Although the evening and morning stars are three candlestick patterns, they are each a unique trading signal.
The Evening Star Pattern – Pros and Cons
These are the most common advantages and disadvantages of trading evening star patterns:
Pros
- Easy to identify
- Ideal for short-side FX trading strategies
- It may be traded on all products and time frames
Cons
- Can be expensive to trade on monthly, weekly, and daily charts
- Loses efficacy in rotational markets
- May produce false signals in strong bullish trends
Key Takeaways
In conclusion, here are the key takeaways:
- The evening star pattern is a bearish reversal pattern. It comprises three candlesticks: a solid bullish candle, a small-bodied or Doji candle, and a long bearish candle
- The formation is a sell signal. To trade, a sell order is placed beneath the third candle, with a stop loss above the second candle (Doji). Profit targets are set beneath the pattern at the trader’s discretion
- An evening star is the opposite of the morning star candlestick pattern. It is a bearish formation, while the morning star is bullish.
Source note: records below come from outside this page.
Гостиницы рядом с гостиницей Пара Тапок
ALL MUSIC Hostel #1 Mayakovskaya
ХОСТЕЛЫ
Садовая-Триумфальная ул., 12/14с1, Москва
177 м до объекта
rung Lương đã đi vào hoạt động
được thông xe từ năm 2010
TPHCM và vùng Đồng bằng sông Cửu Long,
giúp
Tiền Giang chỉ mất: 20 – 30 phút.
Risk Disclosure: The information provided in this article is not intended to give financial advice, recommend investments, guarantee profits, or shield you from losses. Our content is only for informational purposes and to help you understand the risks and complexity of these markets by providing objective analysis. Before trading, carefully consider your experience, financial goals, and risk tolerance. Trading involves significant potential for financial loss and isn't suitable for everyone.